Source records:
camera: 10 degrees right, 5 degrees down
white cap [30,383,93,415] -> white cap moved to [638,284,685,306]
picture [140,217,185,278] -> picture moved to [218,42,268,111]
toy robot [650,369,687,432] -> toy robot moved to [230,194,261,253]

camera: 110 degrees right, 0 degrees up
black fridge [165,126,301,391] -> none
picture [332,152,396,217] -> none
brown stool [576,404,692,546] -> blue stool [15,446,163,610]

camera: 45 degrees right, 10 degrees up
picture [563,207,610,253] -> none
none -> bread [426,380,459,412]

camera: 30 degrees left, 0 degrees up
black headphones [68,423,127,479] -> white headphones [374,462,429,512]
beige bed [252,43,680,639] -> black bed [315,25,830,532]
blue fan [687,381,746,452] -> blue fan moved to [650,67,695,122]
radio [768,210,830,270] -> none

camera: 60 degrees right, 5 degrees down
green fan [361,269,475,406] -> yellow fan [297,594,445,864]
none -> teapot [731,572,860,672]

- **The task**: Every line in the records above with the string "down" in it should be shown.

- **Answer section**:
camera: 10 degrees right, 5 degrees down
camera: 60 degrees right, 5 degrees down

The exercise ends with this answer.